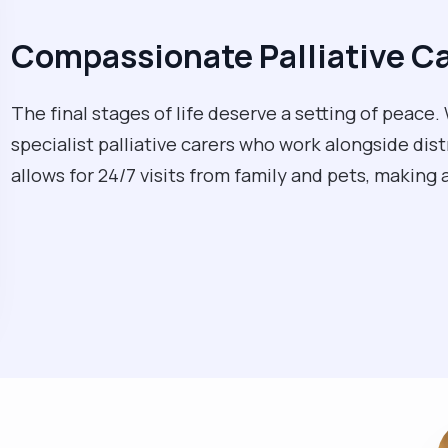
Compassionate Palliative C
The final stages of life deserve a setting of peac
specialist palliative carers who work alongside dis
allows for 24/7 visits from family and pets, making 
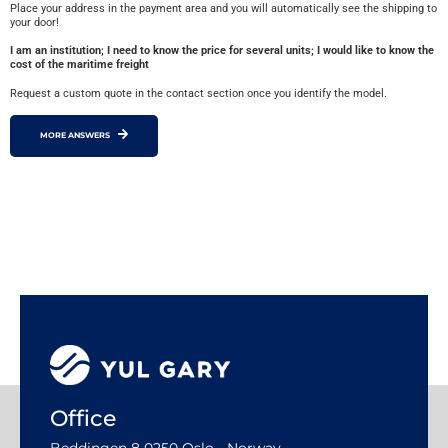
Place your address in the payment area and you will automatically see the shipping to
your door!
I am an institution; I need to know the price for several units; I would like to know the
cost of the maritime freight
Request a custom quote in the contact section once you identify the model.
MORE ANSWERS
Office
Beddingen 8 0250 Oslo - Norway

__Problem to work on__. For the material above, give every line again exactly and leave out the pictures.

__Your response__.
Compassionate Palliative C
The final stages of life deserve a setting of peac
specialist palliative carers who work alongside dis
allows for 24/7 visits from family and pets, making 
Place your address in the payment area and you will automatically see the shipping to
your door!
I am an institution; I need to know the price for several units; I would like to know the
cost of the maritime freight
Request a custom quote in the contact section once you identify the model.
MORE ANSWERS
Office
Beddingen 8 0250 Oslo - Norway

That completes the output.